Starting Your Chain

Most projects start with a chain stitch and as it becomes the foundation of your entire piece it is important to keep each stitch equal - meaning that each loop is the same size.

To begin the chain make a loop, then pull a loop of yarn through the loop.

 Now you have your beginning loop. The best way that I have found to maintain the same loop size is to keep tension on the string that feeds your project. I do this by looping the string around my left index finger and using my middle and ring fingers and thumb to hold my project.

Every time that you pull a new loop, pull the yarn snug, this will keep the loop size the same as the hook size. Now if you're going for a looser crochet, than this rule goes straight out the window.

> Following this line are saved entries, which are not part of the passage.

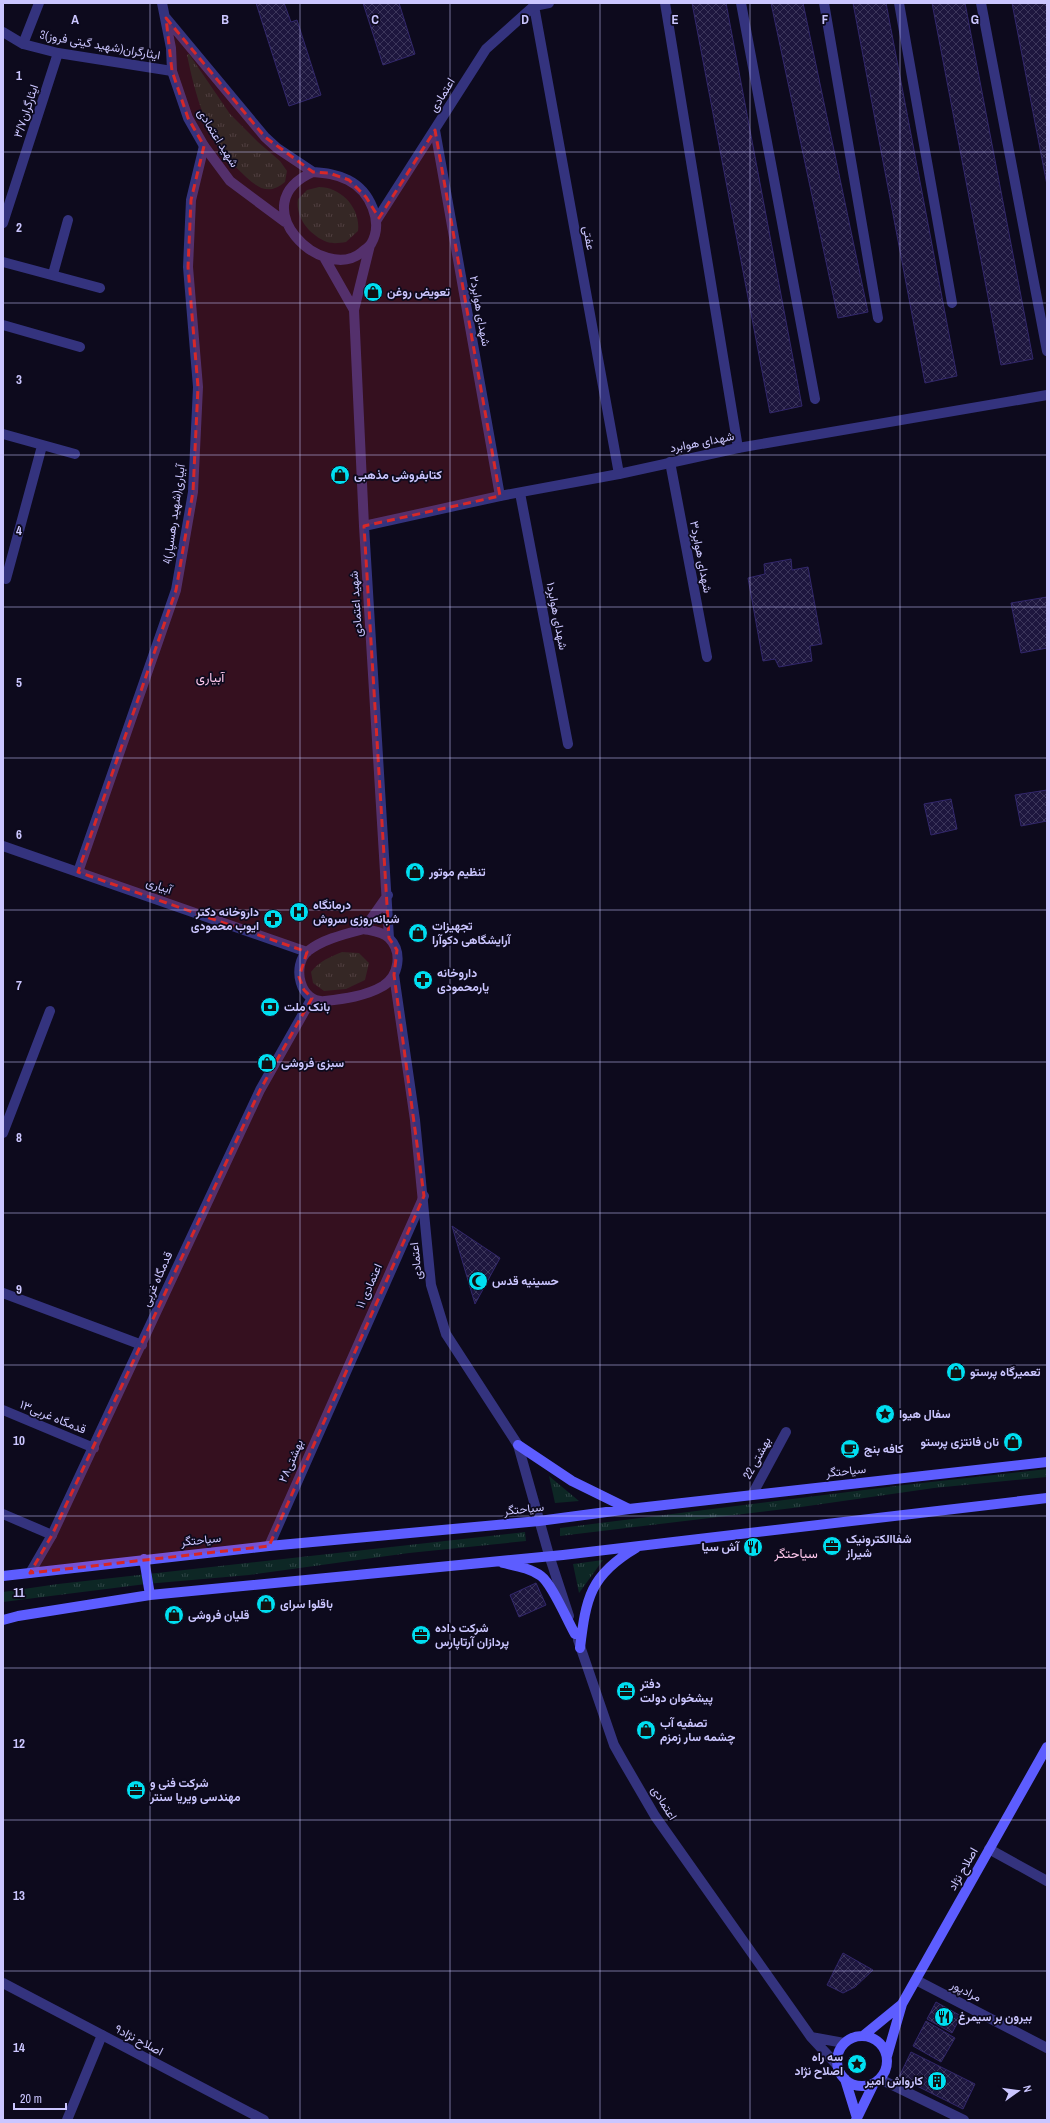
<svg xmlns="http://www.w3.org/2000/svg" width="1050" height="2123" font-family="'Archivo Narrow',Vazirmatn,sans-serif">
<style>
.grass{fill:url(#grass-tufts)}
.building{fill:url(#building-cross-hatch);stroke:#32276b}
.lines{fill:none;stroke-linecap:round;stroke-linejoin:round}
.minor{stroke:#34337e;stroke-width:10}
.tertiary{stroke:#34337e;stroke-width:10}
.secondary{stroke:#5d5dff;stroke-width:10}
.marked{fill:#d62828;fill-opacity:0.2;stroke:#d62828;stroke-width:3;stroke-dasharray:8 5;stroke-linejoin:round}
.grid{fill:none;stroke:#cbc6ff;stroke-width:1;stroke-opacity:0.55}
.labels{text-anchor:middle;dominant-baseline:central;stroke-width:3.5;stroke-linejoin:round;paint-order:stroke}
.street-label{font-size:12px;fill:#cbc6ff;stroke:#0d0a1d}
.poi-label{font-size:12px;font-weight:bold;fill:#cbc6ff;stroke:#0d0a1d;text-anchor:start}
.neighbourhood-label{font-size:13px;fill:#ffc8ec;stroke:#0d0a1d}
.grid-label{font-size:13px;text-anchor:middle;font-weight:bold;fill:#cbc6ff;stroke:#0d0a1d;stroke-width:3.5;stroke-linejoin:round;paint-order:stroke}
</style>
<defs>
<pattern id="grass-tufts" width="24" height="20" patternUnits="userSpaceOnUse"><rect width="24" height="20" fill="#0d2725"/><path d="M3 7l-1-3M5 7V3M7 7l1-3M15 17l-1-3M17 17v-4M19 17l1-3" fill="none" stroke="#2f4546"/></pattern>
<pattern id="building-cross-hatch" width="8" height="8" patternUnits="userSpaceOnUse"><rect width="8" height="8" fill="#1d163e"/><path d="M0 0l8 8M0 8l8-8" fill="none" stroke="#3c365b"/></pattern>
</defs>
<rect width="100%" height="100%" fill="#0d0a1d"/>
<path class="grass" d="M 189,54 L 230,114 L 258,142 L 280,161 L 287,171 L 285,182 C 270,195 259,189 246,177 C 236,167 224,157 217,145 C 202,118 193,85 187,55 Z
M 319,187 C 341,187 361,208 358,231 L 346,242 C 340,243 333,244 327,242 C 310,235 295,218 298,199 L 307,190 Z
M 342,952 L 359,953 L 369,963 L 365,980 L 346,989 L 324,991 L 313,983 L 311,972 C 319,961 330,957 342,952 Z
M 1047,1469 L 1047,1477 L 934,1488 L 801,1507 L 560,1536 L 560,1528 L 904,1485 Z
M 549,1476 L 579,1501 L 555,1503 Z
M 525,1532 L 526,1541 L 409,1553 L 249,1575 L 146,1584 L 3,1602 L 3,1592 L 58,1584 Z
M 603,1560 L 579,1593 L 573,1564 Z"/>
<path class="building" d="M 256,3 L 284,3 L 291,22 L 297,20 L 321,95 L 289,106 Z
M 363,3 L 399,3 L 415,54 L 383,65 Z
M 692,3 L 726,3 L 802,406 L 770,413 Z
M 771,3 L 803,3 L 868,312 L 838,318 Z
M 853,3 L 886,3 L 957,376 L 925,383 Z
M 932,3 L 965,3 L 1033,359 L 1001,365 Z
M 1012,3 L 1046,3 L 1047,9 L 1047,185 Z
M 791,559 L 792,570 L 808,567 L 822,644 L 810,646 L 812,661 L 779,667 L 775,659 L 763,661 L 748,578 L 765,574 L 764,564 Z
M 1047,597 L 1047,648 L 1021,653 L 1011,603 Z
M 1047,790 L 1047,821 L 1021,826 L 1015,795 Z
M 951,799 L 957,829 L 931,835 L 924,804 Z
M 452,1226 L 500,1258 L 475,1304 Z
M 536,1583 L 546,1605 L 519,1617 L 510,1595 Z
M 843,1953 L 873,1970 L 855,1987 L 843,1993 L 827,1985 Z
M 936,2002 L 961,2016 L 952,2033 L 927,2019 Z
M 926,2021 L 955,2038 L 941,2062 L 913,2046 Z
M 911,2052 L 975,2084 L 963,2109 L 899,2077 Z"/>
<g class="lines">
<path class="minor" d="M 665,3 L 738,448
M 741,3 L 815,399
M 824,3 L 878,318
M 899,3 L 952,303
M 981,3 L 1047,351
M 534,6 L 619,474
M 3,32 L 23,44 L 58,53 L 172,71
M 23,44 L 39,3
M 435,130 L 500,496
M 3,223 L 58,53
M 3,262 L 100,288
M 53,274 L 68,220
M 3,325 L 80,347
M 3,434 L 75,454
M 670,462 L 707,657
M 520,493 L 568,744
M 6,579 L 42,446
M 78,872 L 176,590 L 193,492 L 198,387 L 188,267 L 191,200 L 204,146
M 3,1133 L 50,1011
M 3,1293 L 142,1345
M 3,1410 L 94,1448
M 752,1495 L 786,1432
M 3,1514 L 52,1535
M 269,1546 L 424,1196
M 880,2079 L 964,2120
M 67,2120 L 102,2035"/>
<path class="tertiary" d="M 162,3 L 171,48 L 172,71 L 188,118 L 204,146 L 230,181 L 285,222
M 166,18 L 265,137 L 277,148 L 313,172
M 313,172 C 325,173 336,174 348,180 C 370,191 384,222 371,244 C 369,247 364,250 362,252 C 323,285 240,204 313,172 Z
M 376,221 L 486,49 L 534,6 L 549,3
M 370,245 L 354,310 L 364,526 L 389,938
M 325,259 L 354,310
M 364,526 L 500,496 L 619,474 L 738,448 L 1047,395
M 3,846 L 307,952
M 364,929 C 373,931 383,932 389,938 C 403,952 399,976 383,986 C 366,996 344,999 325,1001 C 300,1004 291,965 308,951 C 323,939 345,934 364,929 Z
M 364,929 L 388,895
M 394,975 L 415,1120 L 431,1285 L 446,1334 L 518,1445 L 549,1555 L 569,1616
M 30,1573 L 52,1535 L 260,1090 L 312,998
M 578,1640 L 614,1745 L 623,1761 L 655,1816 L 811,2037 L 837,2065
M 989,1849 L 1047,1881
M 916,1980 L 1047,2048
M 3,1983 L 264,2120
M 811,2037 L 844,2043"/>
<path class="secondary" d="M 518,1445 L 572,1481 L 629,1509
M 144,1559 L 150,1595
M 503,1563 C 516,1566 530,1568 541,1576 C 552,1584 567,1620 575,1634
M 3,1576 L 269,1546 L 539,1521 L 629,1509 L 1047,1462
M 3,1620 L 18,1616 L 150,1595 L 563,1555 L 1047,1498
M 580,1648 C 586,1598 590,1575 636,1548
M 864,2035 L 902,2004
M837 2061a25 25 0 1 1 50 0a25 25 0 1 1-50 0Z
M 887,2056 L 902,2004 L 1047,1747
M 845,2079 L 857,2118
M 856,2120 L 874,2083"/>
</g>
<path class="marked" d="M 166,18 L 265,137 L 313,172 L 329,173 L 349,180 L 366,197 L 379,218 L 435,130 L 500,496 L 364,526 L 389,938 L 397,950 L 394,975 L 424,1196 L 269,1546 L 30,1573 L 52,1535 L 260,1090 L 312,998 L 304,990 L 299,977 L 307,952 L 78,872 L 176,590 L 193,492 L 198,387 L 188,267 L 191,200 L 204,146 L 188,118 L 172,71 Z"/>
<path class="grid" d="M 150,3 L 150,2120M 300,3 L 300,2120M 450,3 L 450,2120M 600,3 L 600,2120M 750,3 L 750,2120M 900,3 L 900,2120M 3,152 L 1047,152M 3,303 L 1047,303M 3,455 L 1047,455M 3,607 L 1047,607M 3,758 L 1047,758M 3,910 L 1047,910M 3,1062 L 1047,1062M 3,1213 L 1047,1213M 3,1365 L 1047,1365M 3,1516 L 1047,1516M 3,1668 L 1047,1668M 3,1820 L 1047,1820M 3,1971 L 1047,1971"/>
<defs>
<g id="shop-disc" transform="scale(1)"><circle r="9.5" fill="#00dff1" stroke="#0d0a1d"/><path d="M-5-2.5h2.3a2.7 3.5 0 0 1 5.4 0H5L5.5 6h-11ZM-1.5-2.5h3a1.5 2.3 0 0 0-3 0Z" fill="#111"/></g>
<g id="hospital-disc" transform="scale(1)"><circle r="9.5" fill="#00dff1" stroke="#0d0a1d"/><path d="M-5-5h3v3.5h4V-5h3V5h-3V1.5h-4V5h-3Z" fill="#111"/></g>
<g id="pharmacy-disc" transform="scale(1)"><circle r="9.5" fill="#00dff1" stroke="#0d0a1d"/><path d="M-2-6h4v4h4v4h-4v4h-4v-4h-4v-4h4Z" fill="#111"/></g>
<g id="bank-disc" transform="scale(1)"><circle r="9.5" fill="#00dff1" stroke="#0d0a1d"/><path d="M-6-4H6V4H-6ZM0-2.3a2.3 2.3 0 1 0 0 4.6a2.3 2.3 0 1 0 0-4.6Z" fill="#111"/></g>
<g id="mosque-disc" transform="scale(1)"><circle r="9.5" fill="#00dff1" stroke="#0d0a1d"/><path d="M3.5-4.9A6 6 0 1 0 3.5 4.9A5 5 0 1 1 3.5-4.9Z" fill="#111"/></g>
<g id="sight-disc" transform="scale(1)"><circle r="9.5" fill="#00dff1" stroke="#0d0a1d"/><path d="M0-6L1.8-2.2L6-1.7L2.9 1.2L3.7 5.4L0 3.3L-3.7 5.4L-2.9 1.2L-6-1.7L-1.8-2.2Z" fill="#111"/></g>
<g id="cafe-disc" transform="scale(1)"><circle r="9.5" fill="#00dff1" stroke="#0d0a1d"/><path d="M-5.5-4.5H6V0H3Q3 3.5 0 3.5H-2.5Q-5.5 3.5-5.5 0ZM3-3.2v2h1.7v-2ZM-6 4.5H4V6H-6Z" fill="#111"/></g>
<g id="office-disc" transform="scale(1)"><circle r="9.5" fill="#00dff1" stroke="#0d0a1d"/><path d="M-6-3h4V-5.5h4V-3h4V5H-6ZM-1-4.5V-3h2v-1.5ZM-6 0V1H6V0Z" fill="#111"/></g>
<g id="restaurant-disc" transform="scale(1)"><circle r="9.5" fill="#00dff1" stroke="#0d0a1d"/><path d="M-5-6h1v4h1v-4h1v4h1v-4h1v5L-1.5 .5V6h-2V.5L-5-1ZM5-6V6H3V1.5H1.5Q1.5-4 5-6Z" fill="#111"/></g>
<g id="building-disc" transform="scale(1)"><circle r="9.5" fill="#00dff1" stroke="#0d0a1d"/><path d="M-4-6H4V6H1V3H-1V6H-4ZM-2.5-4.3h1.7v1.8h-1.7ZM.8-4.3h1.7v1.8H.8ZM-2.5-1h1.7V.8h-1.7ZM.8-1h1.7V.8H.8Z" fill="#111"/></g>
</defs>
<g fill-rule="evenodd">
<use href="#shop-disc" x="373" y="292"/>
<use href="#shop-disc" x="340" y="475"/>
<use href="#shop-disc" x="415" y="872"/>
<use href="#hospital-disc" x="299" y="912"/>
<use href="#pharmacy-disc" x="273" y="919"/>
<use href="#shop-disc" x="418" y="933"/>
<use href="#pharmacy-disc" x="423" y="980"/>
<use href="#bank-disc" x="270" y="1007"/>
<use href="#shop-disc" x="267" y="1063"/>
<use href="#mosque-disc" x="478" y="1281"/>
<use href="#shop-disc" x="956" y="1372"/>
<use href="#sight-disc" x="885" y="1414"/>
<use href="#shop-disc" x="1013" y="1442"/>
<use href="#cafe-disc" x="850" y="1449"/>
<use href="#office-disc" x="832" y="1546"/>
<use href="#restaurant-disc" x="753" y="1547"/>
<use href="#shop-disc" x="266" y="1604"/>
<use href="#shop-disc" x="174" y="1615"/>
<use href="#office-disc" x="421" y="1635"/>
<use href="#office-disc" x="626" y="1691"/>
<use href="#shop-disc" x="646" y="1730"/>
<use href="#office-disc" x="136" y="1790"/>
<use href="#restaurant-disc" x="944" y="2017"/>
<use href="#sight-disc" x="857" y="2064"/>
<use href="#building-disc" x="937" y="2081"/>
</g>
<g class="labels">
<g class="street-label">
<text transform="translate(100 45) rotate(10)">3ایثارگران(شهید گیتی فروز)</text>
<text transform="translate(442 95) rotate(-58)">اعتمادی</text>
<text transform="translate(26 111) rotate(-72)">ایثارگران۳/۷</text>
<text transform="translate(218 138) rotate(58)">شهید اعتمادی</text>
<text transform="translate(589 238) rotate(80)">عفتی</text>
<text transform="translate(480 311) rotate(80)">شهدای هوابرد۲</text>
<text transform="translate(702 442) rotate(-11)">شهدای هوابرد</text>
<text transform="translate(174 514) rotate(-82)">4آبیاری(شهید رهسپار)</text>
<text transform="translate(701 557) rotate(79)">۳شهدای هوابرد</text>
<text transform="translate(356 604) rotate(-94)">شهید اعتمادی</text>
<text transform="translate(557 616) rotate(79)">شهدای هوابرد۱</text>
<text transform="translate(159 886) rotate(19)">آبیاری</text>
<text transform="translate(416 1261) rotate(-96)">اعتمادی</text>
<text transform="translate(157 1279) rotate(-66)">قدمگاه غربی</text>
<text transform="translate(369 1286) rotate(-66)">۱۱ اعتمادی</text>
<text transform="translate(53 1417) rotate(22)">قدمگاه غربی۱۳</text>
<text transform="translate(757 1458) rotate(-62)">22 بهشتی</text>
<text transform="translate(291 1461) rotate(-67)">۲۸بهشتی</text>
<text transform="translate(846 1471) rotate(-6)">سیاحتگر</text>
<text transform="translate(524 1509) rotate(-6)">سیاحتگر</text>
<text transform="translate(201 1540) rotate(-6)">سیاحتگر</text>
<text transform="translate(664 1803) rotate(58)">اعتمادی</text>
<text transform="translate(963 1869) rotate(-60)">اصلاح نژاد</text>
<text transform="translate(966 1991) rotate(27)">مرادپور</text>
<text transform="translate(139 2040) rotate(28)">اصلاح نژاد۹</text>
</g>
<g class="poi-label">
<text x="387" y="292">تعویض روغن</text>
<text x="354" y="475">کتابفروشی مذهبی</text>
<text x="429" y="872">تنظیم موتور</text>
<text x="313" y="905">درمانگاه<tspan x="313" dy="14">شبانه‌روزی سروش</tspan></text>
<text x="259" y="912" text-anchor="end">داروخانه دکتر<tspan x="259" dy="14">ایوب محمودی</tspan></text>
<text x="432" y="926">تجهیزات<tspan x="432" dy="14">آرایشگاهی دکوآرا</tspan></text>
<text x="437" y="973">داروخانه<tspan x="437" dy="14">یارمحمودی</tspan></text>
<text x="284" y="1007">بانک ملت</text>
<text x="281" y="1063">سبزی فروشی</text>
<text x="492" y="1281">حسینیه قدس</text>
<text x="970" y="1372">تعمیرگاه پرستو</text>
<text x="899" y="1414">سفال هیوا</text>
<text x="999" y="1442" text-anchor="end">نان فانتزی پرستو</text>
<text x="864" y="1449">کافه بنج</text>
<text x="846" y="1539">شفاالکترونیک<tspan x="846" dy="14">شیراز</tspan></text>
<text x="739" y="1547" text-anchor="end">آش سیا</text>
<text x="280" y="1604">باقلوا سرای</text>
<text x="188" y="1615">قلیان فروشی</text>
<text x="435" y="1628">شرکت داده<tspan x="435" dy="14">پردازان آرتاپارس</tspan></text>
<text x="640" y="1684">دفتر<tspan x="640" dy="14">پیشخوان دولت</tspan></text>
<text x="660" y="1723">تصفیه آب<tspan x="660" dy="14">چشمه سار زمزم</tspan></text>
<text x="150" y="1783">شرکت فنی و<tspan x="150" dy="14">مهندسی ویریا سنتر</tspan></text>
<text x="958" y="2017">بیرون بر سیمرغ</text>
<text x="843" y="2057" text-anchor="end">سه راه<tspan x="843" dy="14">اصلاح نژاد</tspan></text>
<text x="923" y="2081" text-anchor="end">کارواش امیر</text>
</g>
<g class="neighbourhood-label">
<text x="210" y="677">آبیاری</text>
<text x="796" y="1553">سیاحتگر</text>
</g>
</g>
<g class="grid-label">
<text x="75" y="24">A</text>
<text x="225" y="24">B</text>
<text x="375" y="24">C</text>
<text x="525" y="24">D</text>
<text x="675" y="24">E</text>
<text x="825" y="24">F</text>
<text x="975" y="24">G</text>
<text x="19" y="80">1</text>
<text x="19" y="232">2</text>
<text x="19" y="384">3</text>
<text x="19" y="535">4</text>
<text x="19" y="687">5</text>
<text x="19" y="839">6</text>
<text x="19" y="990">7</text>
<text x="19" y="1142">8</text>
<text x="19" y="1294">9</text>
<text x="19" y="1445">10</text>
<text x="19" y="1597">11</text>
<text x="19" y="1748">12</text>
<text x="19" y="1900">13</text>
<text x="19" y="2052">14</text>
</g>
<rect width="1050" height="2123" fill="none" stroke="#cbc6ff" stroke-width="8"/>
<g transform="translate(1018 2091) rotate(76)" stroke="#0d0a1d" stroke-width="3" paint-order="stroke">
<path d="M0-3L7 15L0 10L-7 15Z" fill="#cbc6ff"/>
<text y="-6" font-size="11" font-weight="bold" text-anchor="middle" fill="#cbc6ff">N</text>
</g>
<path d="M14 2103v6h52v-6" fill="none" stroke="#cbc6ff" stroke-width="2"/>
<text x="20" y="2103" font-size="12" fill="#cbc6ff" stroke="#0d0a1d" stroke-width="3" paint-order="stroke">20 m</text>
</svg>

Next, grab another bit of yarn and pull another loop, and another and another. You can buy a stitch counter at a craft store or make check marks on a piece of paper as you go. I've tried it both ways and both work fine.

 Ok, so now you have your chain. The next question is, what goes on the next row? If you're following a pattern it's going to say to start your next row X number of loops from the hook. Why? you might ask. Because to make each row equal in height the turning chain(s) must be the same height as the stitch you'll use in the next row.

If you're putting in a row of SC (single crochets) than you need 1 chain - see above where I'm pointing at the 2 chains from the hook. One loop is for the turning chain, the next is where you start.

If you're putting in a row of HDC or DC (half and full double crochet) than you need 2 chains. Above you'll see I skipped 2 chains and am now pointing at the third chain from the hook.
If you're putting in a row of TC (triple crochet) than you need 3 chains. etc etc. So if you have a pattern, make sure to put in the correct number of chains for turning. If you making it up, follow the above guidelines.

Ok, so next you need to decide what you're going to build your next row on. The basic convention is the whole chain (top two loops), the front loop or the back loop. Crocheting in both loops is the standard and unless your pattern tells you differently, this is what you should do. Crocheting in either the front or back loop will create pattern and help you make the project bend (for boxes or bags and such).
 In the above photo I've put the hook in the front loop.
 In the above photo I've put the hook in the back loop.
 In the above photo I've put the hook in both loops.